Error in if (any(edgevals <- 0 < bdiff & bdiff < boundary.tol)) { :
missing value where TRUE/FALSE needed
It turned out that this is due to #323 (for which I will add a warning in projpred) and can be avoided by setting nterms_max = 16 (in this reference model, there are 17 predictor terms when not counting the intercept and when counting the two group-level terms as one (because their inclusion is forced in a common fashion by combining them via +), so the full model has 17 predictor terms and we then want to cut off the search at 17 - 1 = 16 terms).

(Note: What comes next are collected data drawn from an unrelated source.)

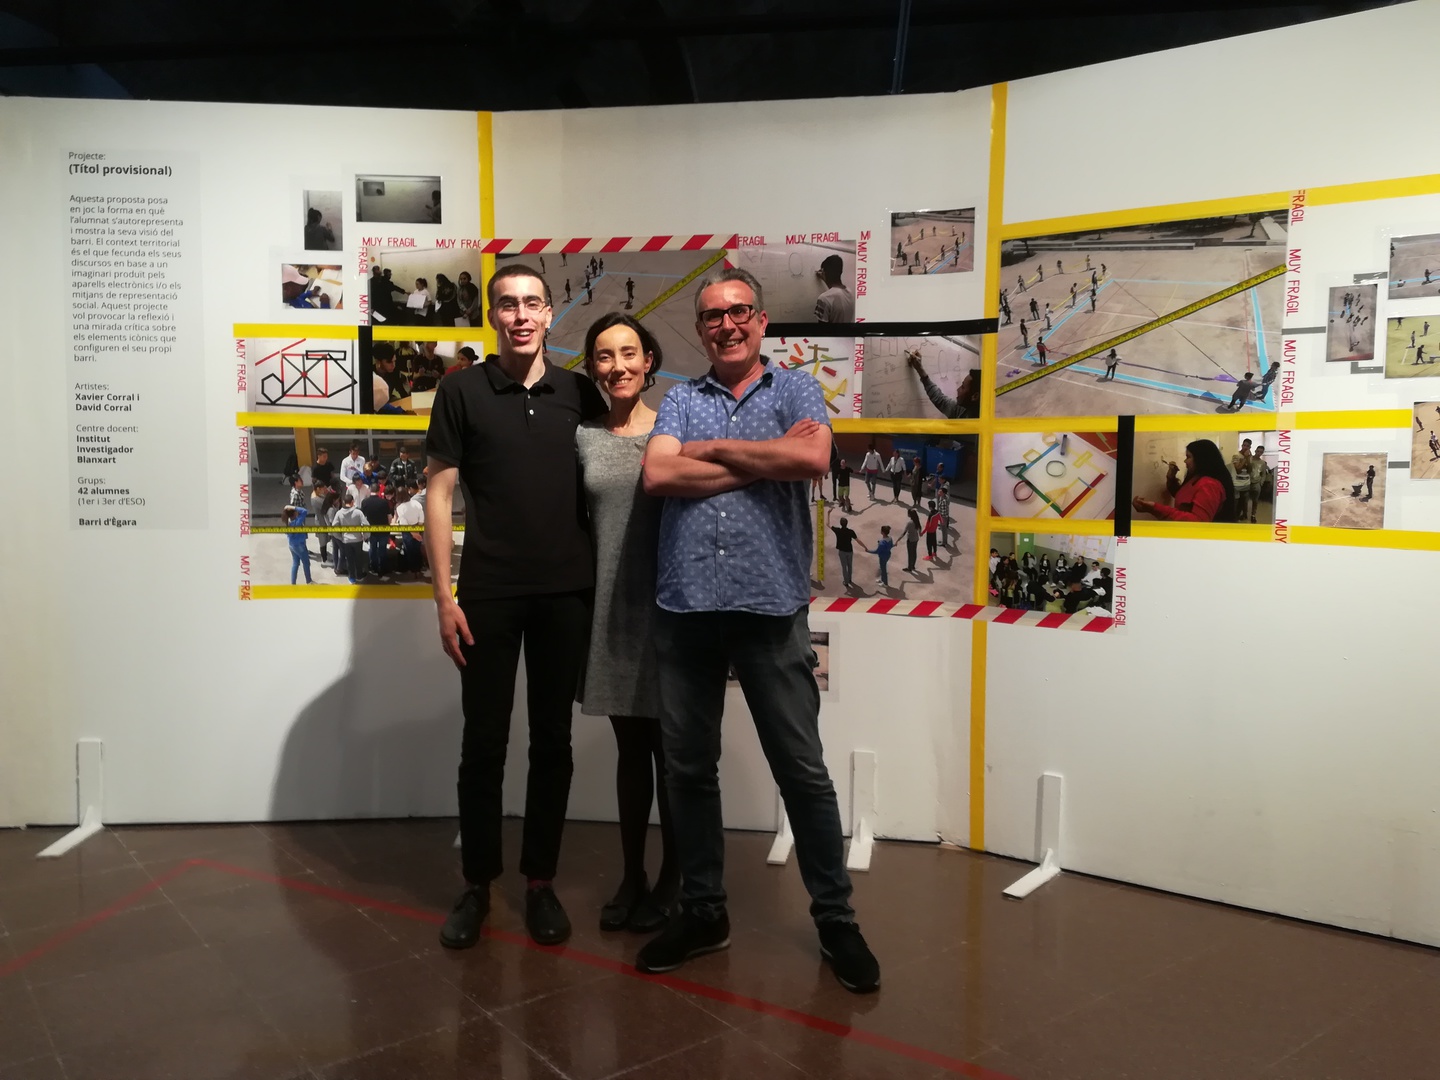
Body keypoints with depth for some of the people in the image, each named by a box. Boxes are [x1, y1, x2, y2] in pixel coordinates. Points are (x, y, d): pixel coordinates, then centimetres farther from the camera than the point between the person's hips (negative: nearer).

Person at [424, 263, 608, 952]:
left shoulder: (581, 394, 6)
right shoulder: (461, 391, 1)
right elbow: (440, 495, 0)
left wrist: (606, 583, 4)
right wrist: (444, 597, -6)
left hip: (566, 593, 2)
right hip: (488, 593, -1)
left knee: (552, 742, 9)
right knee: (483, 744, 7)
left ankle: (541, 881, 23)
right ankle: (477, 884, 22)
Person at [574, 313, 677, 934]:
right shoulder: (583, 437, 6)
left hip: (666, 606, -3)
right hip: (608, 609, 3)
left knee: (668, 747, 6)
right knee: (629, 747, 12)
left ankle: (670, 879, 21)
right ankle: (631, 875, 25)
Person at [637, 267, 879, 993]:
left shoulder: (796, 389, 6)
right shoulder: (681, 399, 11)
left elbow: (813, 458, -15)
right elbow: (657, 476, -8)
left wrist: (713, 449, -6)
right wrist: (766, 461, -8)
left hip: (771, 607, -2)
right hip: (686, 608, 3)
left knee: (802, 771, 5)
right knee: (688, 768, 12)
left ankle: (835, 919, 21)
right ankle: (702, 911, 30)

Furthermore, issue #346 is probably one of the reasons why the computations take so long in this case (in projpred:::search_forward(), it is already the creation of the list of candidate models—for a given submodel size—which takes very long).
Ah I see, that makes sense. I will keep an eye out to see if there are any fixes on this in the future :)
I also could not reproduce this error in the smaller example. I am rerunning the model with nterms_max on the larger dataset, and I will let you know if I encounter this again (and if so will try to make a reprex that captures it).
A bit of progress, but apologies to again be the bearer of more queries!
So, now all models get past through the search, i.e.:
Running the search and the performance evaluation for each of the K = 5 CV folds separately ...
|======================================================================| 100%
-----
Except, immediately after this, I get the following Error:
The error seems to be occuring here. This error only occurs when running the reprex on HPC. I have done a bit of digging. The HPC has R version 4.1.0 (can’t upgrade to 4.2 unfortunately) and my laptop has R version 4.2.0.
For the simplify2array, the except argument was only added on for R version 4.2.0. I am happy to create my own fork, remove the except argument, and see how that works. I was just wondering whether you know what the implications might be?